Welcome to BeeSource Tomson !


----------



## MangoBee (Jul 13, 2014)

The book "Beekeeping for Dummies" might be a good start to at least hit the ground running. This site is a great resource. Also recommend "The Hive and the Honeybee" as well as a seemingly endless Youtube videos from some very knowledgeable folks.


----------



## IsedHooah (Jan 13, 2015)

Welcome to the forum and to beekeeping! Good luck this season!


----------



## Tomson (Feb 9, 2015)

Anyone near Temecula area that might want to connect or have a suggestion on a local club?


----------



## KQ6AR (May 13, 2008)

welcome


----------



## GaryG74 (Apr 9, 2014)

Welcome to BeeSource!


----------



## DavidP (May 27, 2009)

Tomson said:


> Anyone near Temecula area that might want to connect or have a suggestion on a local club?

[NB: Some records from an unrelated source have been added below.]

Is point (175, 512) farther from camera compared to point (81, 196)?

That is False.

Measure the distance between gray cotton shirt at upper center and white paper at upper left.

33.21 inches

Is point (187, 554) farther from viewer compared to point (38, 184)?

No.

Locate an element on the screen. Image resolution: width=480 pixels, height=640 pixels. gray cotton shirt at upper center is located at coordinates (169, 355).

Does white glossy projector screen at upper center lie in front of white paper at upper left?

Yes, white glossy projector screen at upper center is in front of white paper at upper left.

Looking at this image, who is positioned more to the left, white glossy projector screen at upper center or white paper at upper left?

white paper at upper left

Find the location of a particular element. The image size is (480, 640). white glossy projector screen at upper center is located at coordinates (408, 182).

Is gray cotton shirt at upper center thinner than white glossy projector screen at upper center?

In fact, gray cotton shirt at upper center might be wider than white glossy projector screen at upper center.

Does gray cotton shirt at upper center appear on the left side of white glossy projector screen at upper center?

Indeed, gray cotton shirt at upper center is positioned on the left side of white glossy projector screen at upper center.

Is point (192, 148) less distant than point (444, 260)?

There's always the orange county beekeepers association. Not sure of any nearer I"m afraid. They meet in the Orange county fairgrounds.
http://www.ocbeekeepers.org/


----------



## snl (Nov 20, 2009)

Welcome!You'll find this site, inspiring (sometimes), funny (sometimes), stupid (at times) but addicting....... all the time!


----------